Because Toon Titan is a plugin for Flash (Adobe Animate), I really didn’t feel it was necessary to reinvent the wheel and have it do things that Flash itself is perfectly capable of all on it’s own. The program is designed to work in harmony with the host application and almost all functions contained in it are functions that either work in conjunction with or as a supplement to Flash’s shortcomings. So you will very rarely see things in Toon Titan that you could just do in Flash itself.

Two ways to get a custom color directly into Toon Titan.

Method 1:

Use Flash’s standard color mixing tools to add your own custom color into the Fill color chip.

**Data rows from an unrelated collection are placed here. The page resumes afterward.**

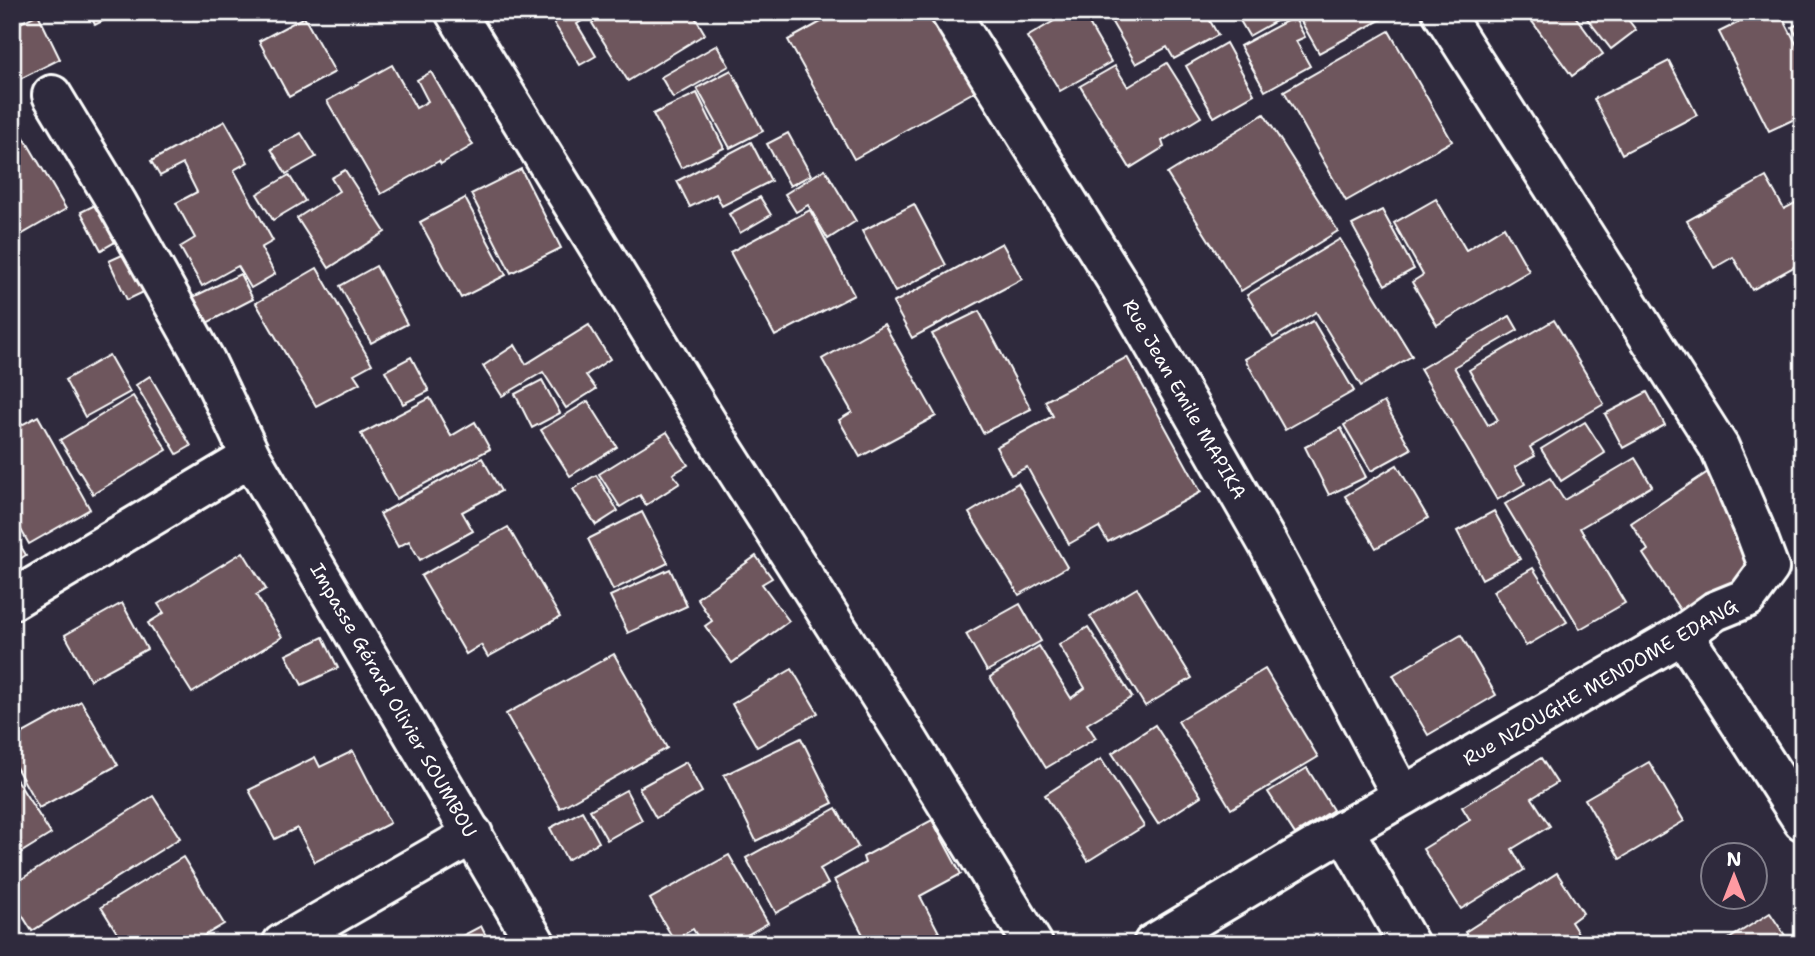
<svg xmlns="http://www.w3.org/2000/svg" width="1815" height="956" viewBox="0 0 1815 956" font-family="'Shantell Sans',sans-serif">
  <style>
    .building { fill: #6e575d; stroke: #fff; stroke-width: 2 }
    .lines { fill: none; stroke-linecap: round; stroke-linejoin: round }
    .minor-casing { stroke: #fff; stroke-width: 44 }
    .minor { stroke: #2f2a3d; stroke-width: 38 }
    .labels { text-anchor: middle; stroke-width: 6; stroke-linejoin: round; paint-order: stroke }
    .street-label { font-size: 19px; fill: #fff; stroke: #2f2a3d }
  </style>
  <rect width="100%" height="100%" fill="#2f2a3d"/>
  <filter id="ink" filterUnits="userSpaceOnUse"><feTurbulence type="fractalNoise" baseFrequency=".0143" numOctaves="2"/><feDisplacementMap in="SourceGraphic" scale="14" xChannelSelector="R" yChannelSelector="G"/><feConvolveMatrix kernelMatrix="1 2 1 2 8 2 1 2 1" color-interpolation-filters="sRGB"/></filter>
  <g filter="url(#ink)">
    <g class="building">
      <polygon points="89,12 120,12 95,25"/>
      <polygon points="547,12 596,12 577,24 596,56 580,65"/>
      <polygon points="610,12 692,12 705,34 628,81 592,23"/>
      <polygon points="839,12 941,12 988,84 854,159 788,40"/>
      <polygon points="1069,12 1082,12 1111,62 1060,91 1027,37"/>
      <polygon points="1106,12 1205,12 1218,35 1174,59 1167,47 1136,64"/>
      <polygon points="1235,12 1292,12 1249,36"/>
      <polygon points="1305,12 1395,12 1319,53 1298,16"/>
      <polygon points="1543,12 1572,12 1603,54 1572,76 1531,20"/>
      <polygon points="1582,12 1622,12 1636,30 1611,49"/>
      <polygon points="1760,12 1780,12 1803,57 1803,115 1769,131 1719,32"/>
      <polygon points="38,14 60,59 12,83 12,27"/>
      <polygon points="304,17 335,72 289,97 259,41"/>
      <polygon points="1294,17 1305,37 1296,41 1310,66 1265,91 1240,46"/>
      <polygon points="1803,22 1803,47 1792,27"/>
      <polygon points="1389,31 1452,141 1346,201 1284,91"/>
      <polygon points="1226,43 1254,94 1214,117 1186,66"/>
      <polygon points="717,45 729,66 673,98 661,77"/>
      <polygon points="1669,61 1697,115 1622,154 1594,99"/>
      <polygon points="1167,63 1201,117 1162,141 1164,147 1130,168 1080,86 1115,66 1128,87"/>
      <polygon points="392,65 416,108 428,101 417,80 431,72 473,145 441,164 439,161 381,194 327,101"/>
      <polygon points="731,70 763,131 730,148 697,88"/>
      <polygon points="697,93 724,148 681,168 653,114"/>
      <polygon points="1264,114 1338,231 1241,291 1167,174"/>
      <polygon points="12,117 66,209 12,240"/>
      <polygon points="225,121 248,162 234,170 273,241 261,248 275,274 251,288 238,266 202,286 180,247 195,238 176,203 197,192 183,164 160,176 151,161"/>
      <polygon points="301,133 316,157 286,174 271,149"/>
      <polygon points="788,133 811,175 790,186 767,144"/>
      <polygon points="751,142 771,181 722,206 716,194 690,207 677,181"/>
      <polygon points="521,169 561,248 511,273 471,194"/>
      <polygon points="825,169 856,221 828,239 808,205 796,212 785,194"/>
      <polygon points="345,170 385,232 329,268 297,218 339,191 331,178"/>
      <polygon points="289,175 305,201 273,220 257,194"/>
      <polygon points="1766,177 1784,209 1801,200 1803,203 1803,227 1797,230 1803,240 1803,262 1752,290 1733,257 1714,268 1687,221"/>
      <polygon points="760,197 771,215 740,233 729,214"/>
      <polygon points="465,198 506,275 461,298 420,222"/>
      <polygon points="1436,199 1466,250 1504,227 1529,271 1437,325 1412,282 1423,275 1394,223"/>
      <polygon points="914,204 946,265 895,292 862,231"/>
      <polygon points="95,205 115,242 101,250 81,212"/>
      <polygon points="810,210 854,295 775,336 730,252"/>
      <polygon points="1382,210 1414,269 1385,285 1352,225"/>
      <polygon points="1340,239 1412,356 1361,386 1316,312 1273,338 1247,295"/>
      <polygon points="1002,243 1022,279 912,338 893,303"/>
      <polygon points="131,251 150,289 127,300 109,261"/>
      <polygon points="376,266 407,324 371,343 340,286"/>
      <polygon points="317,268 372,364 354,374 360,383 316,406 256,303"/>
      <polygon points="240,274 253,299 201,326 187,300"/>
      <polygon points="979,311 1031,409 983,433 932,334"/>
      <polygon points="1510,316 1518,330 1454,367 1488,425 1498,420 1469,370 1554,320 1604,404 1530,447 1535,456 1515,467 1525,484 1497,500 1420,369"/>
      <polygon points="1313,321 1354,391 1285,430 1245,359"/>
      <polygon points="884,324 936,416 860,457 839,420 852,412 822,359"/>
      <polygon points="589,325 610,359 586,375 596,389 566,408 543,372 502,396 483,366 515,345 526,364"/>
      <polygon points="109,355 130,392 85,417 65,380"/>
      <polygon points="411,357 429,391 403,404 385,371"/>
      <polygon points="1127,357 1201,492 1108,542 1099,527 1069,544 1027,467 1011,475 996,447 1053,416 1045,401"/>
      <polygon points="150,376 191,446 177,454 136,385"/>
      <polygon points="542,380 560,413 532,428 515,394"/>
      <polygon points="1647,392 1665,425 1623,448 1605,414"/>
      <polygon points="133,396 167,450 93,494 60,440"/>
      <polygon points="430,398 451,436 475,422 490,449 396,499 361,434"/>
      <polygon points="588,401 617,447 570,476 541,430"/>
      <polygon points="1384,402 1411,449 1371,471 1344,425"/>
      <polygon points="38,416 90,509 29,544 12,514 12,430"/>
      <polygon points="1585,422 1605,453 1561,481 1541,449"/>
      <polygon points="1341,428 1366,477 1329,495 1305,447"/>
      <polygon points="667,432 688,465 673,474 680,483 646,505 640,495 620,507 599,474"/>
      <polygon points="482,458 501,491 462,512 473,531 420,560 409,541 398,547 380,514"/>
      <polygon points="1635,458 1652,486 1580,528 1625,603 1580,629 1505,504 1550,478 1564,500"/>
      <polygon points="1397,465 1428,518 1376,548 1345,496"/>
      <polygon points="1708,472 1744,526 1759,567 1684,616 1643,554 1648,550 1631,523"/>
      <polygon points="596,475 618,511 596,525 573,489"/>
      <polygon points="1018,483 1067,567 1019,595 969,513"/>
      <polygon points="1494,511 1520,559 1482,579 1457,531"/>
      <polygon points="642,512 668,563 613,590 588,539"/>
      <polygon points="508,527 560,617 488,657 481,645 466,654 421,576"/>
      <polygon points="12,532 26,555 12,564"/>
      <polygon points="243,552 266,589 256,595 282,637 192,693 148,623 164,613 158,604"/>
      <polygon points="756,556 772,578 762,584 789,621 732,663 705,626 712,621 697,598"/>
      <polygon points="1533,568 1567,622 1526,646 1493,591"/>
      <polygon points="670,569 687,606 628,633 610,596"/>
      <polygon points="1137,588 1192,678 1145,706 1090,616"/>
      <polygon points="122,603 147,649 90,680 65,635"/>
      <polygon points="1020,604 1041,641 987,671 966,634"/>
      <polygon points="1088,627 1132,697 1087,724 1096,738 1046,768 990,677 1039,646 1071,698 1085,688 1059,645"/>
      <polygon points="1461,635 1496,695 1428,735 1393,675"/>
      <polygon points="323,637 338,668 302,685 286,655"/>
      <polygon points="614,654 667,748 560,808 506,714"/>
      <polygon points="792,669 818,713 757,747 732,704"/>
      <polygon points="1265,669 1318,757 1231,809 1178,721"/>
      <polygon points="81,701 118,765 39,808 12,760 12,739"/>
      <polygon points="1155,725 1201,796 1158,824 1112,753"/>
      <polygon points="801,738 833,803 756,841 724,775"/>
      <polygon points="353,751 390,823 315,862 297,828 275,839 249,790 315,757 320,767"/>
      <polygon points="1541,758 1557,783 1532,798 1550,826 1512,849 1524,870 1461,909 1423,849 1470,820 1462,807"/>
      <polygon points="1101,759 1144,826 1088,861 1045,795"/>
      <polygon points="686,762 702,792 656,818 639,788"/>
      <polygon points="1649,762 1684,821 1620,859 1585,799"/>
      <polygon points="1307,768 1333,810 1295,834 1268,792"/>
      <polygon points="12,773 51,834 17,855 12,848"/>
      <polygon points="626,790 642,820 607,840 590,810"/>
      <polygon points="153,796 180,838 32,931 12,899 12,885"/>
      <polygon points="836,808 858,847 820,869 828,884 776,913 746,858"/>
      <polygon points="582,811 599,842 567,860 550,828"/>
      <polygon points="932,820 961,874 920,896 945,944 868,944 834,880 865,863 863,857"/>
      <polygon points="729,855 768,923 731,944 702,944 693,929 674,940 650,899"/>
      <polygon points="183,857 224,924 190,944 124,944 101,907"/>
      <polygon points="1557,873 1583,913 1571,922 1585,944 1473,944 1465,932"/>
      <polygon points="1770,913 1790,943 1721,944"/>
      <polygon points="481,926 490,944 447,944"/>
      <polygon points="763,937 767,944 751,944"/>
    </g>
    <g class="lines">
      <g class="minor-casing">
        <g id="minor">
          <polyline points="455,12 723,449 908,740 1033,944"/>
          <polyline points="950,12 1122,289 1268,544 1402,796"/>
          <polyline points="52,95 117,203 205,360 251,457 536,944"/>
          <polyline points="12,600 251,457"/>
          <polyline points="1683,634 1803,821"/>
          <polyline points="1344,830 1409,944"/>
          <polyline points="282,944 473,834"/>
          <polyline points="1153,944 1344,830 1683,634 1715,611 1747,598 1769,568 1754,528 1719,447 1442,12"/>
        </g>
      </g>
      <use href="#minor" class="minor"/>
    </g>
  </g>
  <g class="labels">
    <g class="street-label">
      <text transform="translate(1185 399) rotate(60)" y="7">Rue Jean Emile MAPIKA</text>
      <text transform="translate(1600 682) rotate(-30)" y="7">Rue NZOUGHE MENDOME EDANG</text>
      <text transform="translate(394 700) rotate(60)" y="7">Impasse Gérard Olivier SOUMBOU</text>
    </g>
  </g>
  <rect width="1815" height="956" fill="none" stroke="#2f2a3d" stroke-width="42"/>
  <rect x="21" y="21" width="1773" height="914" fill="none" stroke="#fff" stroke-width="2.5" filter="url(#ink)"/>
  <g transform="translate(1734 876)"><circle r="33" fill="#2f2a3d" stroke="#827f8b" stroke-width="2"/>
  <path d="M0-5L12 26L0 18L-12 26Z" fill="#ff9aa2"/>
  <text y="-10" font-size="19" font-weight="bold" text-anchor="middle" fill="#ffffff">N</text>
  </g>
</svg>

Once you have done that, just press the import from fill button on the upper left hand corner of the Toon Titan panel. As soon as you do that you will notice that not only did Toon Titan import the color, but it also generated the complete color style based on that color and updated your color chips in the Flash tool panel.


Method 2:

Use the Style manager system to manually input your desired base color. Since your not just creating a single color but a complete style, here you have the option to Give that color a name based on the Character and Object it is to be used on, as well as specifying the intensity differential for your outline, shade, and highlight.

clr003Hit save, and load it into Toon Titan any time. The Style Manager will allow you to store all your favorite and commonly used color styles for future use.